Letters from a Peruvian Woman by Francoise de Graffigny
According to her wikipedia page, Francoise de Graffigny was a prolific writer, but you wouldn't know that because most of her literary output remains unpublished, at least in English. Her magnificent and very early feminist novel has been fully appreciated in the academic world, but is otherwise largely unknown. The main character is a Peruvian princess, kidnapped and brought to Europe by French explorers. She keeps a written record throughout her ordeal, first with a kind of knot-writing and then on paper. She eventually has to choose between marriage and a professional life as a writer. This novel is not just a feminist landmark (and written in 1747!), it is also significant for its complex and sympathetic portrayal of a native American.

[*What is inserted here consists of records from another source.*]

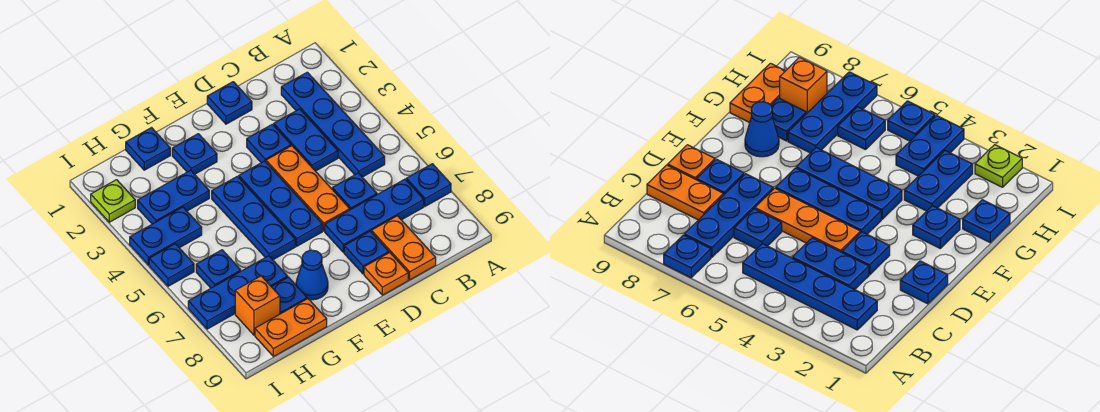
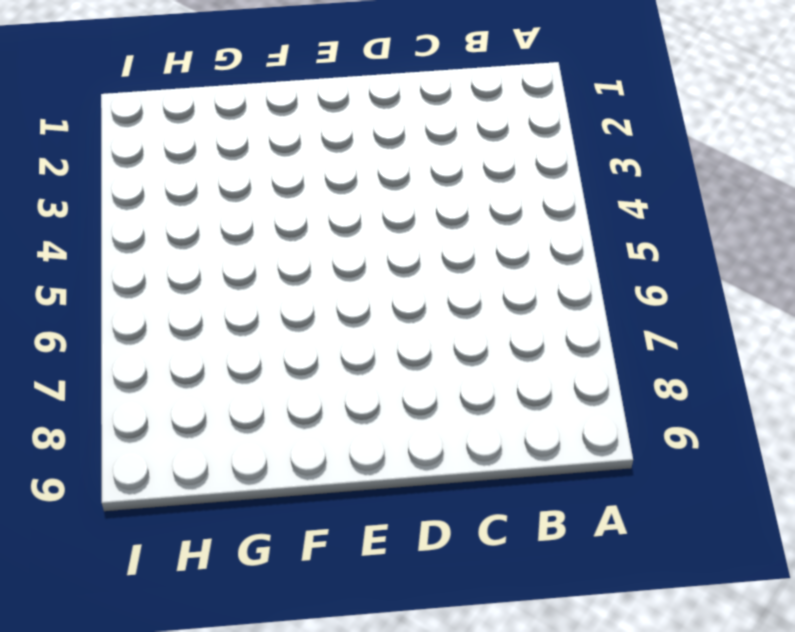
none -> blue 1x1 plate [406,164,451,206]
none -> blue 1x4 plate [281,72,385,177]
none -> blue 1x3 plate [325,179,424,252]

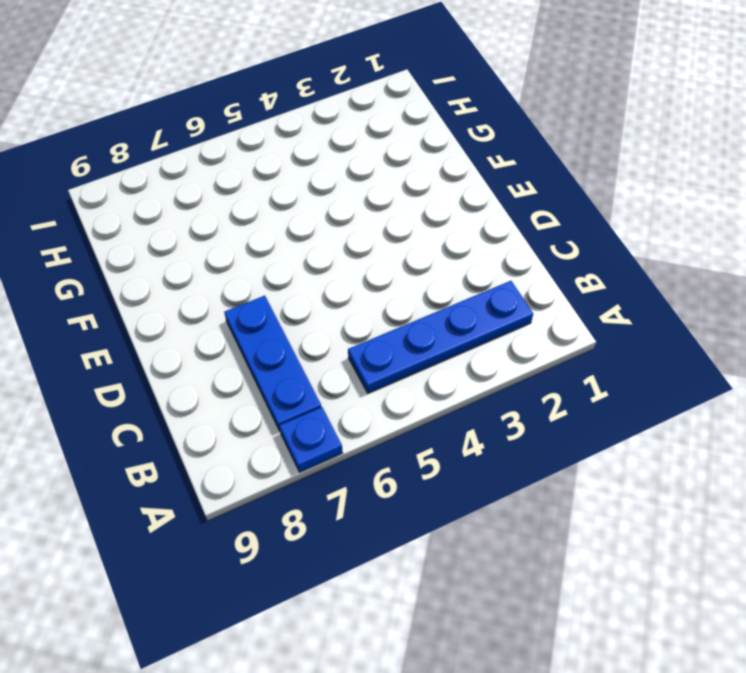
none -> blue 1x2 plate [274,109,338,171]
none -> blue 1x1 plate [332,173,377,210]
none -> orange 1x2 plate [372,216,436,280]

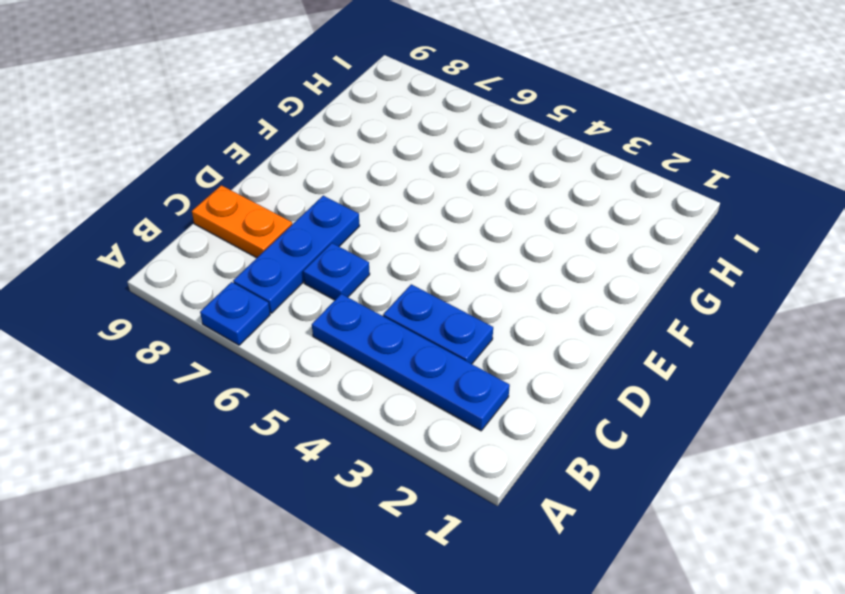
none -> blue 1x1 plate [207,82,252,124]
none -> blue 1x1 plate [247,124,291,163]
none -> orange 1x3 plate [266,146,350,231]

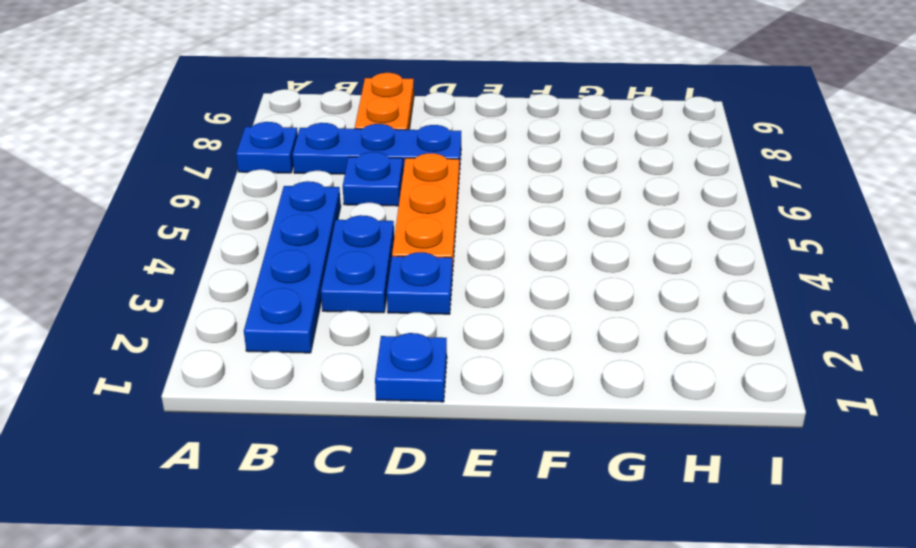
none -> blue 1x1 plate [344,231,389,274]
none -> orange 1x1 plate [364,253,408,295]
none -> blue 1x3 plate [239,161,322,246]

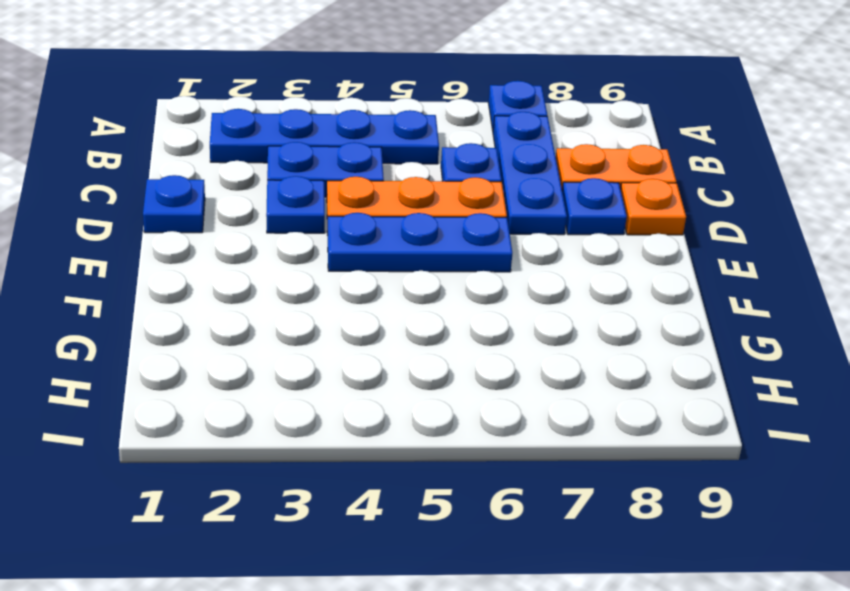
none -> blue 1x1 plate [172,134,217,174]
none -> blue 1x3 plate [212,176,295,260]
none -> blue 1x1 cone [296,250,328,300]

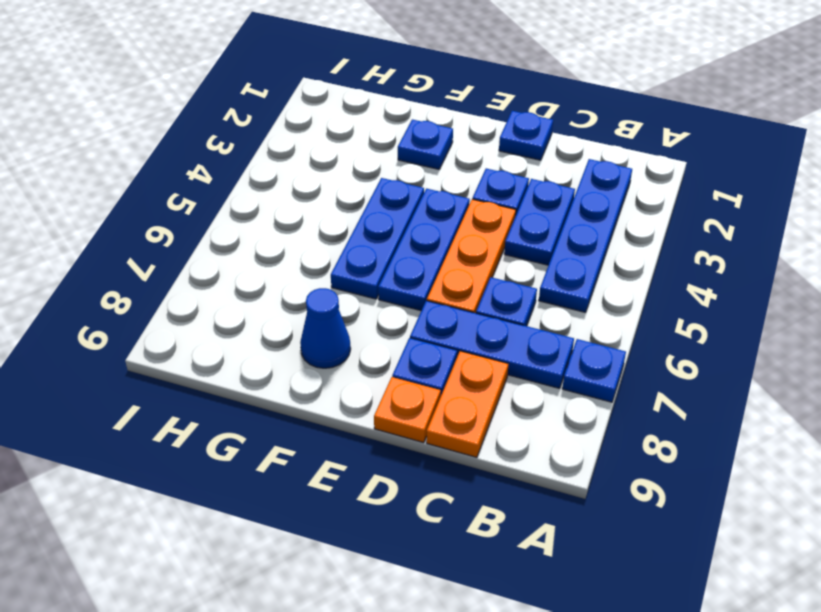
none -> blue 1x1 plate [126,128,170,170]
none -> blue 1x2 plate [138,170,209,224]
none -> blue 1x3 plate [188,256,288,329]

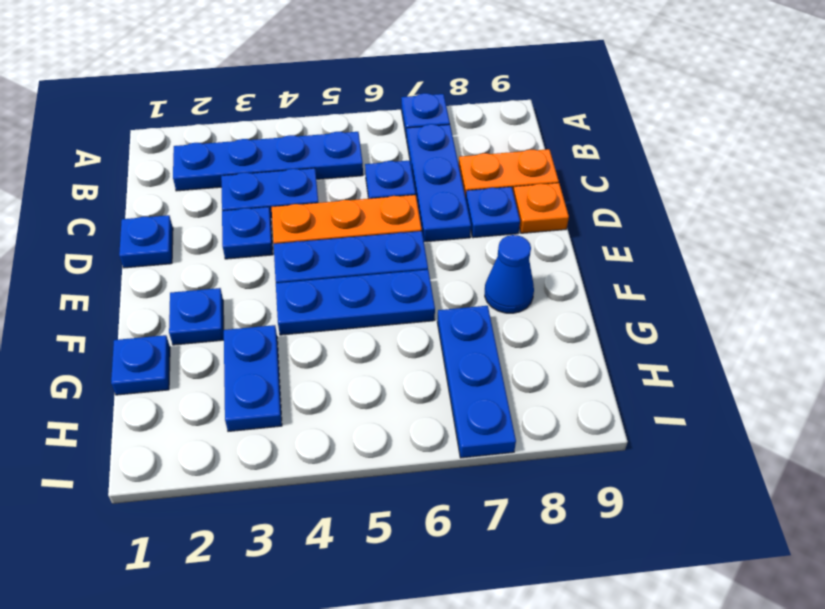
none -> blue 1x1 plate [272,277,307,314]
none -> orange 1x2 plate [255,299,327,357]
none -> blue 1x2 plate [130,207,202,265]

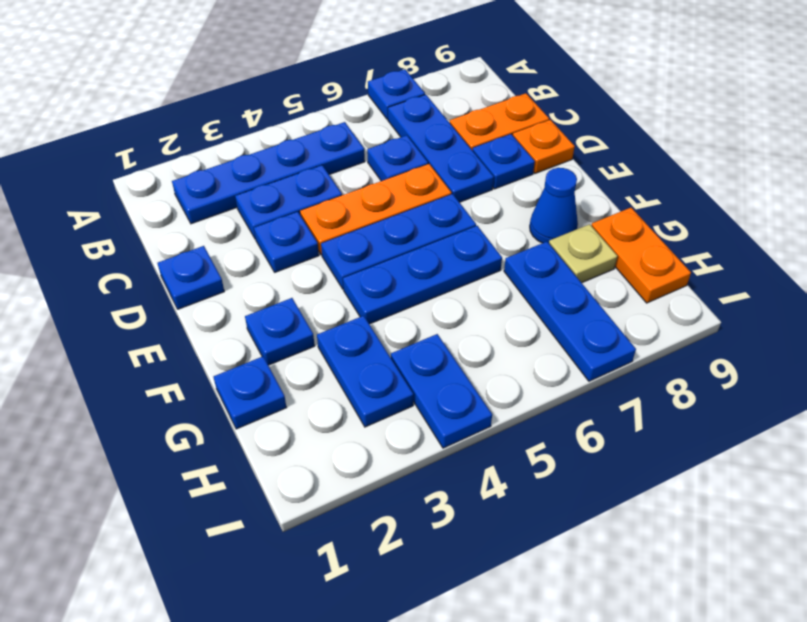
tan 1x1 plate [549,224,617,283] -> blue 1x1 plate [272,277,307,314]
none -> blue 1x1 plate [196,250,241,288]
none -> orange 1x1 brick [235,276,280,335]
none -> lime 1x1 plate [91,180,135,222]

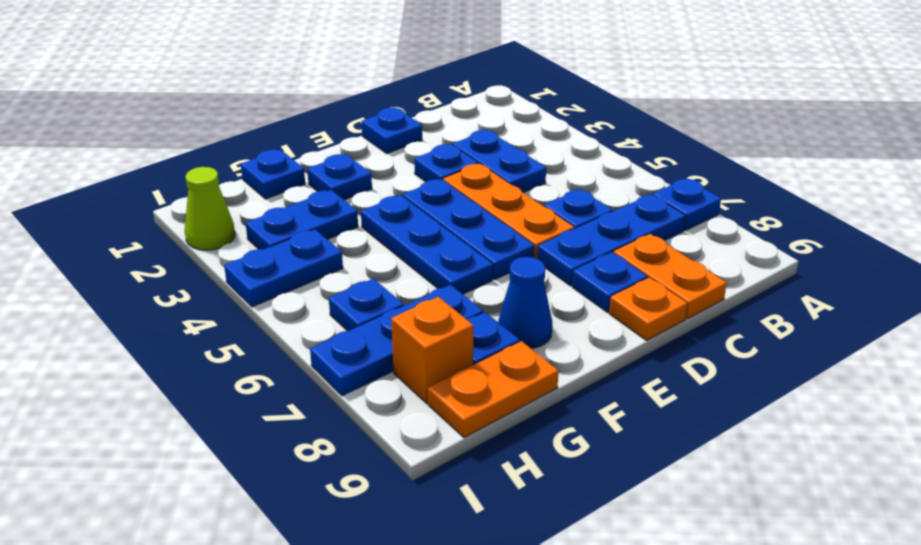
lime 1x1 cone [185,167,235,250] -> lime 1x1 plate [91,180,135,222]
none -> blue 1x4 plate [281,72,385,177]
none -> blue 1x1 plate [149,244,194,286]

The Kelpie's Pearls by Molly Hunter
Mollie Hunter is well known in Britain, but in America all her books are out of print. She is a brilliant fantasy writer and though The Kelpie's Pearls is written for children, it's just as good for adults. The story is based on Scottish folklore and tells of the relationships between a kelpie, a suspected witch, and a young girl, in the midst of a chaos of reporters who are looking for the Loch Ness monster. Hunter's gift for magical storytelling is as great as that of Michael Ende or Lloyd Alexander. I also recommend The Third Eye.

The Blue Castle by L. M. Montgomery
Today, L. M. Montgomery is remembered primarily for her best-selling Anne of Green Gables and its sequels, which have been constantly in print since they were first published. The Blue Castle is one of her two novels for adults and my absolute favorite of all her warm and funny books. Valancy is diagnosed with a terminal heart condition and decides to throw over the rigid control her family exerts on her. The story largely concerns how Valancy liberates herself and develops her own identity. The novel is also extremely funny and full of the gorgeous natural descriptions at which Montgomery excelled.

Precious Bane by Mary Webb
Precious Bane was Mary Webb's only hit novel and the only one that is easy to track down without spending a fortune. Her style is simple and heavily influenced by the Shropshire dialect and she has a gift for revealing beauty in ordinary things. The novel is narrated by Prue, a farmer's daughter with a hare lip who has been taught to read and write by the local "wizard." This unpretentious novel absolutely deserves greater recognition and perhaps a good run on the book club circuit.

Hopefully, we will soon see some new affordable editions of these books!


  1. I remember reading a very entertaining book by Paul Gallico, years grandmother had a copy. It was called "The Hand of Mary Constable", about a medium who was fleecing vulnerable people. Very eerie and fun. That started me on a bit of a Gallico "kick" and I read the lovely "Mrs. 'Arris" books, and some others too. Hard to believe they are all out of print. They certainly wouldn't feel contemporary to today's readers, but they wouldn't be so terribly outdated, either. Thanks for reminding me about a fun author!

  2. I loved Blue Castle! Such a breath of fresh air from the usual period novel. These are terrific additions; I believe The Professor will be next on my list.